Асквит (Вайолет Бонем Картер)

   (1887—1969 гг.)
   политик

   Тори не всегда ошибаются, но ошибаются всегда в самый нужный момент.

Марго Асквит

   (1865—1945 гг.)
   герцогиня Оксфордская

   Мой мальчик, ты должен верить в Бога несмотря на все то, что тебе говорят священники.

Нэнси Астор

   (1879—1964 гг.)
   виконтесса,
   первая женщина – член английского парламента

   Единственное, что мне нравится в богатых людях, – это их деньги.
 
   Что может быть хуже, чем мир, которым управляют мужчины? Разве что мир, которым управляют женщины.

Роберт Баден-Поуэлл

   (1857—1941 гг.)
   офицер и педагог,
   основатель скаутского движения

   Ни одного дня без доброго дела![3674]

Джеймс Мэтью Барри

   (1860—1937 гг.)
   шотландский писатель

   Не знаю, в самом ли деле Бэкон написал все пьесы Шекспира, но если он этого не сделал, он упустил величайший шанс своей жизни.
 
   Бог дал нам память, чтобы у нас всегда были розы в декабре.
 
   Его светлость может заставить нас быть равными в верхнем этаже, но никогда не будет равенства в комнате для прислуги.
 
   Жизнь каждого человека – это дневник, в котором собираются записать одну историю, а записывают совсем другую.
 
   Никогда не приписывайте своему оппоненту мотивов более низких, чем ваши собственные.
 
   Я уже не настолько юн, чтобы знать все на свете.

Макс Бирбом

   (1872—1956 гг.)
   критик

   Если женщина по-настоящему любит собак, можно не сомневаться, что она разочаровалась в любви к мужчинам.
 
   Женщины, которые любят одного и того же мужчину, образуют как бы масонскую ложу страдалиц.
 
   Женщины обыкновенно не так молоды, как они себя малюют.
 
   Зависть тупицы к людям незаурядным всегда смягчается подозрением, что они-таки плохо кончат.
 
   Нельзя создать человека, поставив овцу на задние ноги.
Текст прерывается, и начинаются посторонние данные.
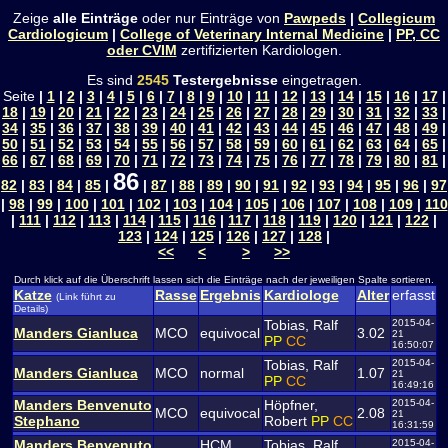
Zeige
alle Einträge
oder nur Einträge von
Pawpeds
|
Collegicum
Cardiologicum
|
College of Veterinary Internal Medicine
|
PP, CC
oder CVIM
zertifizierten Kardiologen.
Es sind
2545
Testergebnisse
eingetragen.
Seite
|
1
|
2
|
3
|
4
|
5
|
6
|
7
|
8
|
9
|
10
|
11
|
12
|
13
|
14
|
15
|
16
|
17
|
18
|
19
|
20
|
21
|
22
|
23
|
24
|
25
|
26
|
27
|
28
|
29
|
30
|
31
|
32
|
33
|
34
|
35
|
36
|
37
|
38
|
39
|
40
|
41
|
42
|
43
|
44
|
45
|
46
|
47
|
48
|
49
|
50
|
51
|
52
|
53
|
54
|
55
|
56
|
57
|
58
|
59
|
60
|
61
|
62
|
63
|
64
|
65
|
66
|
67
|
68
|
69
|
70
|
71
|
72
|
73
|
74
|
75
|
76
|
77
|
78
|
79
|
80
|
81
|
86
82
|
83
|
84
|
85
|
|
87
|
88
|
89
|
90
|
91
|
92
|
93
|
94
|
95
|
96
|
97
|
98
|
99
|
100
|
101
|
102
|
103
|
104
|
105
|
106
|
107
|
108
|
109
|
110
|
111
|
112
|
113
|
114
|
115
|
116
|
117
|
118
|
119
|
120
|
121
|
122
|
123
|
124
|
125
|
126
|
127
|
128
|
<<
<
>
>>
Durch klick auf die Überschrift lassen sich die Einträge nach der jeweiligen Spalte sortieren.
Katze
Rasse
Ergebnis
Kardiologe
Alter
erfasst
(Link führt zu
Details)
Tobias, Ralf
2015-04-
Manders Gianluca
MCO
equivocal
3.02
21
PP
CC
16:50:07
Tobias, Ralf
2015-04-
Manders Gianluca
MCO
normal
1.07
21
PP
CC
16:49:16
Manders Benvenuto
Höpfner,
2015-04-
MCO
equivocal
2.08
21
Stephano
Robert
PP
CC
16:31:59
Manders Benvenuto
HCM
Tobias, Ralf
2015-04-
Но можно создать человеческую толпу, поставив на задние ноги стадо овец.
 
   Она была наделена впечатлительностью истинного художника и больше ни одним из его качеств.
 
   Рецензенты делятся на две половины: тех, кому мало есть что сказать, и тех, кому нечего сказать.
 
   Я не знал ни одного гениального человека, которому бы не приходилось платить – физическим недугом иди духовной травмой – за то, чем наградили его боги.
 
   Сократический диалог не та игра, в которую можно играть вдвоем.
 
   Только душевнобольные принимают друг друга совершенно всерьез.
 
   Хотя в пятнадцатом столетии не раз можно было услышать, как какой-нибудь римский сноб говорит, словно бы между прочим: Сегодня я ужинаю у Борджиа, ни один римлянин не мог сказать: Вчера я ужинал у Борджиа.
 
   Чтобы точно и обстоятельно описать эти годы, необходимо гораздо менее блестящее перо, чем мое.
 
   Можно, не рискуя ошибиться, сказать, что человечество делится на две категории: хозяева и гости.
 
   В Оксфорде и Кембридже исподволь учат всему тому вздору, который с таким трудом выбивали из нас в школе.
 
   У меня определенно сатирический темперамент: когда я над кем-то смеюсь, то очень мил; когда же делаю комплименты – до невозможности скучен.
 
   Самую большую дань восхищения, какую только может отдать Шекспиру его французский переводчик, – это не переводить его вовсе. Даже рискуя не угодить Саре Бернар.
 
   Чем человек менее жизнеспособен, тем он более чувствителен к искусству с большой буквы.
 
   В прошлом всегда есть что-то абсурдное.
 
   Для подробного и исчерпывающего описания эпохи необходимо перо, куда менее талантливое, чем мое.
 
   Она (Зулейка Добсон) принадлежала к той категории женщин, которые, оказавшись на необитаемом острове, целыми днями ищут на песке отпечаток голой мужской ступни.
 
   Завидуя гению, бездарь тешит себя надеждой, что гений все-таки плохо кончит.
 
   Красота и страсть к знаниям никак не вступят в законный брак.
 
   Американцы, бесспорно, имеют право на существование, но я бы предпочел, чтобы в Оксфорде они этим правом не пользовались.
 
   Она принадлежит к тем женщинам, которые говорят: «Я ничего не смыслю в музыке, но должна сказать…»
 
   Заурядные святые обычно не сохраняются в памяти потомков, зато самые заурядные грешники живут в веках.
 
   Из всех объектов ненависти самый ненавистный – когда-то любимая женщина.
 
   Нет, кажется, на свете человека, который бы отказался позировать. Человек этот может быть стар, болен, нехорош собой, он может ощущать бремя ответственности перед нацией, а нация, в свою очередь, – переживать тяжелейший период своей истории – и тем не менее все эти доводы не помешают ему, не колеблясь, дать художнику согласие.
 
   Быть суетным – значит заботиться о том, какое впечатление вы производите на окружающих. Быть самовлюбленным значит устраивать прежде всего самого себя.
 
   Прошлое – это законченное произведение искусства безупречного вкуса и формы, начисто лишенное любых несообразностей.
 
   Великие люди обыкновенно ничем от нас не отличаются – разве что ростом пониже.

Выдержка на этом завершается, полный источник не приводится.